Locating Language

Among many myths of the human brain that have securely latched themselves as parasitic brain-worms is that artistic and creative types are right-brain dominant and that scientist-analyst types are left-brain dominant. Phrenology just won’t die. When it comes to language learning, there are similar pronouncements – usually backed up by some experimental evidence. Broca’s area and Wernicke’s area (which I first learned about from a board game over a decade ago) have been implicated as distinct locations for language because of their associated aphasias (language disorders). But then things get complicated. These two areas aren’t located in the same brain areas in different patients. Neither can one distinguish them at the microanatomical level from other brain areas. That’s not to say they are unimportant; there’s just much more to the messy story.

 

I’ve made it through Part 2 of Terrence Deacon’s The Symbolic Species. (Here’s my take on Part 1.) It’s all about brain structure and evolution. I can get geeky about the brain but some of the detail Deacon provides made my brain mushy and my eyes heavy. But there are nuggets, and admittedly I skimmed my way through some parts to feast on those tasty morsels. Here’s one: “Classic high-level models of language functions were conceived in order to explain the large-scale features of language breakdown, what might be called macrocognition. We must now face up to the daunting task of analyzing the microcognition of language: analyzing phenomena at a level of scale where the functional categories often no longer correspond to any of the familiar behavioral and experiential phenomena we ultimately hope to explain.”

 

So where are the language modules located? And are there even modules to begin with? How did the brain evolve to allow for or accommodate the use of language? My take on Deacon’s story (and admittedly I might not grasp what he’s really getting at) is that the facility of language is distributed over many parts of the brain although one does see localized concentration in some parts that might hint at modular subfunctions. The takeaway I found most interesting was his argument on the evolution of neuronal connections in the developing brain. In particular differential signal input can lead to “cell and axonal displacement effects” and subdivision into discrete areas with different functions.

 

As to why humans are unique among primates and other mammals, Deacon uses the morbid analogy of an alien brain transplant experiment.

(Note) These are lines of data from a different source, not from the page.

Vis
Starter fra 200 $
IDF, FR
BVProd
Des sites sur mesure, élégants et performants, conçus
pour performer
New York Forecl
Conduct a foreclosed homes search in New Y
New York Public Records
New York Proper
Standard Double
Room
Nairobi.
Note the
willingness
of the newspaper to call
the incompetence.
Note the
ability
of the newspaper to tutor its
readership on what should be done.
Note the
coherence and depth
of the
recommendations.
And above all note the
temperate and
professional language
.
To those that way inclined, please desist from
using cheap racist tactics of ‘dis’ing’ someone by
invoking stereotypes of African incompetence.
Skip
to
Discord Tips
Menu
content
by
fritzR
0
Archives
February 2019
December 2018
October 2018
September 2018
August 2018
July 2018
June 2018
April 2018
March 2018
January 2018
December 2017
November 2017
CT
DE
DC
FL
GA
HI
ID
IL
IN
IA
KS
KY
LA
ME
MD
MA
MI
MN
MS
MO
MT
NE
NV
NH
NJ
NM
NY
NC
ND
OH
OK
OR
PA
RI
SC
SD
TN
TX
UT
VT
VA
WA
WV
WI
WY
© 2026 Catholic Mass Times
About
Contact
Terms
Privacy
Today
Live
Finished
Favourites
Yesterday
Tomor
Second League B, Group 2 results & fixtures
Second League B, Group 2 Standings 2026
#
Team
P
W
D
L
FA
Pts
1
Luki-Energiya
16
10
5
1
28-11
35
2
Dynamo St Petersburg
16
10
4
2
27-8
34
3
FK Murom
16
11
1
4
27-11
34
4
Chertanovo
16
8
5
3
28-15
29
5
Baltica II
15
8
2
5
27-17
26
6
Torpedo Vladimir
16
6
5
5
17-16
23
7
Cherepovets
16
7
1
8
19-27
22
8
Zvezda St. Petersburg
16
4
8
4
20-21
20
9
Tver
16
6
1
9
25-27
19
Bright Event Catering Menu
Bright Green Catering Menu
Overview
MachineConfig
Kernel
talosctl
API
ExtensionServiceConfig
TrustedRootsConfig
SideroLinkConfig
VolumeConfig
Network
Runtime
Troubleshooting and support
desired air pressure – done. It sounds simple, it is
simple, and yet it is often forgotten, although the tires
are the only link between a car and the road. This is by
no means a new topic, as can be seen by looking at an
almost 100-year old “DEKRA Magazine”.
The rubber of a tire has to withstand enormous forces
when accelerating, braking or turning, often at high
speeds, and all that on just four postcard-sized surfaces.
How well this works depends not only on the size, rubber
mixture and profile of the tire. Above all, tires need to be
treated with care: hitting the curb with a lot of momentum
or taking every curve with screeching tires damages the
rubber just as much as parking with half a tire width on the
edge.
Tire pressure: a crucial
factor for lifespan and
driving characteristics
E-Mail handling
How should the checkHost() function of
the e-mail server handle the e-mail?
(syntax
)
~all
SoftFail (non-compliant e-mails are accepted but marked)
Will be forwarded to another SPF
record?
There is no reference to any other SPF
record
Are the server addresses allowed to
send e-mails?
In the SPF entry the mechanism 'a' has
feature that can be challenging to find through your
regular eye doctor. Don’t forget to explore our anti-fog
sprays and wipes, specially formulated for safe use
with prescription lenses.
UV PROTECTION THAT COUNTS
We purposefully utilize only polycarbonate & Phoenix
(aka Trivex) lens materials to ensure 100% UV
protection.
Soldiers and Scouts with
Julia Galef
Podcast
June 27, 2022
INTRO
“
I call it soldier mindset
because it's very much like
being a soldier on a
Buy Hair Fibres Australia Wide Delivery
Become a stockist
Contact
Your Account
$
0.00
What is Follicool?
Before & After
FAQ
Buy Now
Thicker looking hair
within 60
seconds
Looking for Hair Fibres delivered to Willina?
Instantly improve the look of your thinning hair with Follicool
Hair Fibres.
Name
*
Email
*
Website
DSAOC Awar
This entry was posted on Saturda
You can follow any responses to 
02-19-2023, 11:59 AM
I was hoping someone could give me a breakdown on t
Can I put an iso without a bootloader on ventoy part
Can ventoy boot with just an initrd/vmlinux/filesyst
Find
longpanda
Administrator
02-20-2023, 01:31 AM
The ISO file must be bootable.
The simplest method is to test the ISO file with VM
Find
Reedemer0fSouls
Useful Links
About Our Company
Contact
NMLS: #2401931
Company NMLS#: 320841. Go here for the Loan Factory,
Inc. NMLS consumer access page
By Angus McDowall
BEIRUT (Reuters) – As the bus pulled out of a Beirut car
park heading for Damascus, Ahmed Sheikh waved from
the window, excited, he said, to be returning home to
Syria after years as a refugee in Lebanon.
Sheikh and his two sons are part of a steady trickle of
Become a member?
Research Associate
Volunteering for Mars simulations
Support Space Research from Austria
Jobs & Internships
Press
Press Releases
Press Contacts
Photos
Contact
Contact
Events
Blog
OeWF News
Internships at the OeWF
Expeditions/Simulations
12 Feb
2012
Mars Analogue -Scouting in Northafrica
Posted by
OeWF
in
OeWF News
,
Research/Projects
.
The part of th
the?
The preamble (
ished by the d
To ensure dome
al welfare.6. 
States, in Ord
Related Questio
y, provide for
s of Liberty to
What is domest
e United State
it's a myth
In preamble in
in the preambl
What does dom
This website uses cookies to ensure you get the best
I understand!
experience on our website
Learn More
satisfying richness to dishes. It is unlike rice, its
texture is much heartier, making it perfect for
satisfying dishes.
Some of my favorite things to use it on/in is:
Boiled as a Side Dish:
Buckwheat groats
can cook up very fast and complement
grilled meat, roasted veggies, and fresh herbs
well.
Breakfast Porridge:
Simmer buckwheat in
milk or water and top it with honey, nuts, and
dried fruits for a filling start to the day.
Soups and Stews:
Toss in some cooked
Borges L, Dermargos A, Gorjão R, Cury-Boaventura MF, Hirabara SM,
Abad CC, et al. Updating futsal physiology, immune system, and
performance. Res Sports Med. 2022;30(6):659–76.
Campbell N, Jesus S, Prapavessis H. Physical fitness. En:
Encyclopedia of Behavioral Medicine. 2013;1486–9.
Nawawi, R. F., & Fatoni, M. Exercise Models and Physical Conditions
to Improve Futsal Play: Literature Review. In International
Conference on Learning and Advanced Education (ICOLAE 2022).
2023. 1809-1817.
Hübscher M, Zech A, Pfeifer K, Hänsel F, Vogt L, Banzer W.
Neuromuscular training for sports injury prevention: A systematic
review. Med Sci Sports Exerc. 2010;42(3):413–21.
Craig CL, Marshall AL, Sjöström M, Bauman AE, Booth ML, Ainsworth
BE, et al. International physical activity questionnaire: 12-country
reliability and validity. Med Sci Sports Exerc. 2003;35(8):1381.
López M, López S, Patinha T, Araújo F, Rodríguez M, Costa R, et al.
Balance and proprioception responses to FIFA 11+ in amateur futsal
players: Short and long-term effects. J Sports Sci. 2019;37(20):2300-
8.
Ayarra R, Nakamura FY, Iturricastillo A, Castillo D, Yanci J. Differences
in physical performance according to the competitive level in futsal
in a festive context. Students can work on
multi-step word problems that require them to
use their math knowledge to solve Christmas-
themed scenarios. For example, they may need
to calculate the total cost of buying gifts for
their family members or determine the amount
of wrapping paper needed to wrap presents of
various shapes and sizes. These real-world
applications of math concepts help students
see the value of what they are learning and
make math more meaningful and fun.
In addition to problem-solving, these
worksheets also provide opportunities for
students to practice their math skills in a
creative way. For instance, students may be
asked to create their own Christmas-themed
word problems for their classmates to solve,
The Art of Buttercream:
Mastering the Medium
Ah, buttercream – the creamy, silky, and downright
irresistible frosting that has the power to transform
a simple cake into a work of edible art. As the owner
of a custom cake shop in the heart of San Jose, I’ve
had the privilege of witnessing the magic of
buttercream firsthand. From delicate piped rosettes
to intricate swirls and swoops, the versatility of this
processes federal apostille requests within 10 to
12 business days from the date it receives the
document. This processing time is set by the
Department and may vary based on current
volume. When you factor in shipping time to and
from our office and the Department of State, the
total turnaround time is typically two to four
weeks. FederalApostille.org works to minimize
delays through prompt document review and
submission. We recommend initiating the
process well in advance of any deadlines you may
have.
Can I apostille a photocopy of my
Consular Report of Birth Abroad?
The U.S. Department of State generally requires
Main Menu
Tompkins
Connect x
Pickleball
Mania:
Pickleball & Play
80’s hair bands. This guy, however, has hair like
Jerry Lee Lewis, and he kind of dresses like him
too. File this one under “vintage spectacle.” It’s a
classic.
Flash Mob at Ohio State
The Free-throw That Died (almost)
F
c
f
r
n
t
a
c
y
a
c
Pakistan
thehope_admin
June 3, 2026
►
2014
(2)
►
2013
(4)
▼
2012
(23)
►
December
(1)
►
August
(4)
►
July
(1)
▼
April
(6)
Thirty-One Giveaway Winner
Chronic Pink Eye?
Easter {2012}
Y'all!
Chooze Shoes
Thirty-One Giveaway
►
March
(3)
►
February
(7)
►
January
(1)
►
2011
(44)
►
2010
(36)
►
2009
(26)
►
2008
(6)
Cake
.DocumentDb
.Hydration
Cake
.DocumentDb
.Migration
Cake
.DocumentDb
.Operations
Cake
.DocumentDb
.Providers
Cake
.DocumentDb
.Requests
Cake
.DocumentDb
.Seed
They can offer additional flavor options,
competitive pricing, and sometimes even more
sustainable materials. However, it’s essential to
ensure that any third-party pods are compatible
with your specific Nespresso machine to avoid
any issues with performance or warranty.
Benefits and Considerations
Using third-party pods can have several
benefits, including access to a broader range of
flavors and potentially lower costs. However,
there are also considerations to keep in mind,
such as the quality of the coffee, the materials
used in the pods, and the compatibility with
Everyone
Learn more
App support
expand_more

Imagine transplanting the embryonic brain of a giant extinct eight-foot ape (Gigantopithecus) into the embryonic body of a modern-day chimpanzee. Then let the Franken-ape grow. What happens as the organism develops? Essentially, because the body isn’t going to be so large, fewer parts of the developing brain need to be recruited to take care of motor and other physical functions. But evolution does what it does, and neural nets shift their connections (with differential signal input) and get recruited for other things. Like Daredevil’s amazing sense of hearing because he is blind. I’m not doing Deacon’s more nuanced argument justice so I recommend reading his book (dry as it is in parts) and going through his detailed examples if you find any of this even mildly interesting or wildly unbelievable. And if not, you can at least read his take on Hoover, the talking seal, a very interesting story. Hoover’s brain (at autopsy) showed some damage possibly related to early encephalitis. Could that be why he talked? Short-circuit? We don’t know.

 

I close this post by quoting a paragraph of Deacon’s that speaks to the limits of a reductionist approach: “The central problem faced by researchers studying the brain and language is that even the minutest divisions of cognitive function we hope to explain at the psychological level are ultimately products of the functioning of a whole brain – even if a damaged one – whereas the functions we must explain at a neurological level are the operations (or computations) of structures. If there was ever a structure for which it makes sense to argue that the function of the whole is not the sum of the functions of its parts, the brain is that structure. The difficulty of penetrating very deeply into the logic of brain organization almost certainly reflects the fact that the brain has been designed according to a very different logic than is evident in its most elaborated behavioral and cognitive performances. This is precisely where the comparative and evolutionary approaches can provide their most crucial contribution.”

 

When Deacon tries to tackle the problem of consciousness in a later book, he discusses parallels to the problem of the origin-of-life, possibly an easier problem with a similar architecture. Since the chemical origins of life are my research area, my takeaway is that I need to combine both the logic of chemical evolution and how to functionally think about biochemistry in vivo. Well, I just checked out another library book for that but I should first finish reading Deacon’s book. One more part with 150 pages to go!